Another amateur's writing about blockchain. If you want the immutability, the blockchain is not immutable, just difficult to modify. Also you only need hash signature for this purpose.
I see this kind of explanation a lot. It's misleading at best. A block chain is most definitely not a ledger, as is claimed by too many sources to count.
A block chain is a tool allowing a group of users to produce a single, unique transaction log.
To this end, transactions are grouped into blocks. A block references two pieces of information: (1) its ordered list of transactions; and (2) its parent block. Two or more blocks may claim the same block as a parent. Therefore, a collection of blocks can be assembled into a tree with one or more children pointing to a parent.
Each user maintains its own copy of the tree. All paths through the tree are followed and scored. The path with the highest score is designated as the active chain.
The active chain is what many people think of when they use the term "Blockchain."

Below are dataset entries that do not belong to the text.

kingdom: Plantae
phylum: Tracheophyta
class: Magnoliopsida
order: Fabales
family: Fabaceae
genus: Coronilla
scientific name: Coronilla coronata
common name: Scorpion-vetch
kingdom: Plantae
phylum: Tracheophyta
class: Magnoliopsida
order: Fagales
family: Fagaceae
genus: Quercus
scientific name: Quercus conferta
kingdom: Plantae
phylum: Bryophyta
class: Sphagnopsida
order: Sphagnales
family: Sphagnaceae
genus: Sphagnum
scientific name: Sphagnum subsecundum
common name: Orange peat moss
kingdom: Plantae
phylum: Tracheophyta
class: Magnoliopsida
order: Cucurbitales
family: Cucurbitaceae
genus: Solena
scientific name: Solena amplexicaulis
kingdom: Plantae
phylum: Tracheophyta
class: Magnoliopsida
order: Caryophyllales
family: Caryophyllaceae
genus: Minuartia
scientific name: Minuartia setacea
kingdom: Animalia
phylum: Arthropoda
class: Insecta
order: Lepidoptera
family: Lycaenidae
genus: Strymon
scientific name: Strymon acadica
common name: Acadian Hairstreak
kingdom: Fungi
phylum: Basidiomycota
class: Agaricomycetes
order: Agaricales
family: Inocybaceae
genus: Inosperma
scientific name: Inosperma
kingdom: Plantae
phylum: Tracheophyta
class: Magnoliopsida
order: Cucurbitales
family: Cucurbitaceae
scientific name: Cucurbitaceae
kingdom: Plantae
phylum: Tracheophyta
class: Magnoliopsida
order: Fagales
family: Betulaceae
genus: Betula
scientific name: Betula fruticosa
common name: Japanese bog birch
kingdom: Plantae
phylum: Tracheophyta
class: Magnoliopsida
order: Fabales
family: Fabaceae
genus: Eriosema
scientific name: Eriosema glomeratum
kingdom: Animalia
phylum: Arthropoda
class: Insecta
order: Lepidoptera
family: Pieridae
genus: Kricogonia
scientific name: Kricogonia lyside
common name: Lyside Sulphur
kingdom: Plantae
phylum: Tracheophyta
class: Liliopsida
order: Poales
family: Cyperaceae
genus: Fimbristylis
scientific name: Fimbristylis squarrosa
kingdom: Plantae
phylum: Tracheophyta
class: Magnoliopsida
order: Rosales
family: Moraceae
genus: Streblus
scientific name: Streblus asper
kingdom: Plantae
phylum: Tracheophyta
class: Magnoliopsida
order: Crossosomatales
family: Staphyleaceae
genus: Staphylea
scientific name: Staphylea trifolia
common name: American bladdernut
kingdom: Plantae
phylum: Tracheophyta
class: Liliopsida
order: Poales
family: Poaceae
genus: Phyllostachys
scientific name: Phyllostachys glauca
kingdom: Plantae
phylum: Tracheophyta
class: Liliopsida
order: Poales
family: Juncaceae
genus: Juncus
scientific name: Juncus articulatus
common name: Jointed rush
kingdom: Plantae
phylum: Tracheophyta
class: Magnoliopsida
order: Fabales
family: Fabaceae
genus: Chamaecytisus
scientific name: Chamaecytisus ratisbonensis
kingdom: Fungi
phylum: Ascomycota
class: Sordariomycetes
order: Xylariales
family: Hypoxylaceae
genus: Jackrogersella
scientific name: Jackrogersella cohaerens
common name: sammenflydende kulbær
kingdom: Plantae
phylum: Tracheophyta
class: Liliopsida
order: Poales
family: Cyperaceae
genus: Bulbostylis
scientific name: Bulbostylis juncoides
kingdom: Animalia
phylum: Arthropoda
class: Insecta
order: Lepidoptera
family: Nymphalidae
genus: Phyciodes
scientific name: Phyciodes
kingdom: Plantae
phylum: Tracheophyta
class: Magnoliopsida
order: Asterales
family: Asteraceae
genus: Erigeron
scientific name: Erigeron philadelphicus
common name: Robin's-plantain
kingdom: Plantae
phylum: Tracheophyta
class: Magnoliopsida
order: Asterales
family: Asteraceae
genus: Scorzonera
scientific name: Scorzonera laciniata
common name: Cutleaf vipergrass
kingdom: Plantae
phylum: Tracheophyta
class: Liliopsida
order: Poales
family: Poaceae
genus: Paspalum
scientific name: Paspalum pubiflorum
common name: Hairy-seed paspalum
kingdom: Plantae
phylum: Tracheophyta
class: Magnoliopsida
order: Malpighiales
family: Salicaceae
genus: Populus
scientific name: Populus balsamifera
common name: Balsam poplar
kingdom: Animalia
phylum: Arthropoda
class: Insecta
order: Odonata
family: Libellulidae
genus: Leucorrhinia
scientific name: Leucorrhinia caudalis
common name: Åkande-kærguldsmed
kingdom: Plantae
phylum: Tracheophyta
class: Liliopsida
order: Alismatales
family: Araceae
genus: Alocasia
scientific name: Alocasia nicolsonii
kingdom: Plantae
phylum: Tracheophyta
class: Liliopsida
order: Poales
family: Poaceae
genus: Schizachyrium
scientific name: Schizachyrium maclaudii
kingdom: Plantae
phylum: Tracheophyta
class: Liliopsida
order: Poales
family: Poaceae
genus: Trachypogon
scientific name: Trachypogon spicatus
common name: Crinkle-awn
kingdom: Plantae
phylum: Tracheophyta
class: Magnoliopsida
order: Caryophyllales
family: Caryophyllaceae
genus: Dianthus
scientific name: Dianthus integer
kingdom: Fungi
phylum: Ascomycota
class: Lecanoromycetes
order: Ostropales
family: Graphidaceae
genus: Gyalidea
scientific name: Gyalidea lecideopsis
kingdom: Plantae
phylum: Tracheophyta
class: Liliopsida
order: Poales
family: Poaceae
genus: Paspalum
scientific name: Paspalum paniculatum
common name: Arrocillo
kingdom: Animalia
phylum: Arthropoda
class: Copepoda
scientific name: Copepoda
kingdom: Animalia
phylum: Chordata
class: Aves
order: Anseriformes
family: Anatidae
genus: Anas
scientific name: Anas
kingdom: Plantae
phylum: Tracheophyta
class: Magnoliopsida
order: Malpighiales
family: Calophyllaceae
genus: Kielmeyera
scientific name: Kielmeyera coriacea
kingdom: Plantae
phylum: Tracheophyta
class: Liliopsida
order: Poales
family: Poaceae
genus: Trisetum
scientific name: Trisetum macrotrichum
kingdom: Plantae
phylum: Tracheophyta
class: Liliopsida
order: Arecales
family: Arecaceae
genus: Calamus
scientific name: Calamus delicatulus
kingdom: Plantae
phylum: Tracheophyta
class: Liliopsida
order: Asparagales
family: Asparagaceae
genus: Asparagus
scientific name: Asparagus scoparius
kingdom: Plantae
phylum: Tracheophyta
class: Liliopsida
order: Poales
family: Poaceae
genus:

However, the structure of this chain is mostly boring and unremarkable. The most interesting thing about it are transactions. Like blocks, transactions link together. Additionally, transactions run programs that induce global state changes.
The secret sauce of "Blockchain" boils down to incentivizing each user to choose the same active chain in an adversarial environment. The best-tested procedure uses "proof-of-work."
If the relative order of events plays an important part in what you're trying to do, and you operate in an adversarial environment, then a block chain might help.
Otherwise, there's not much a block chain can do for you.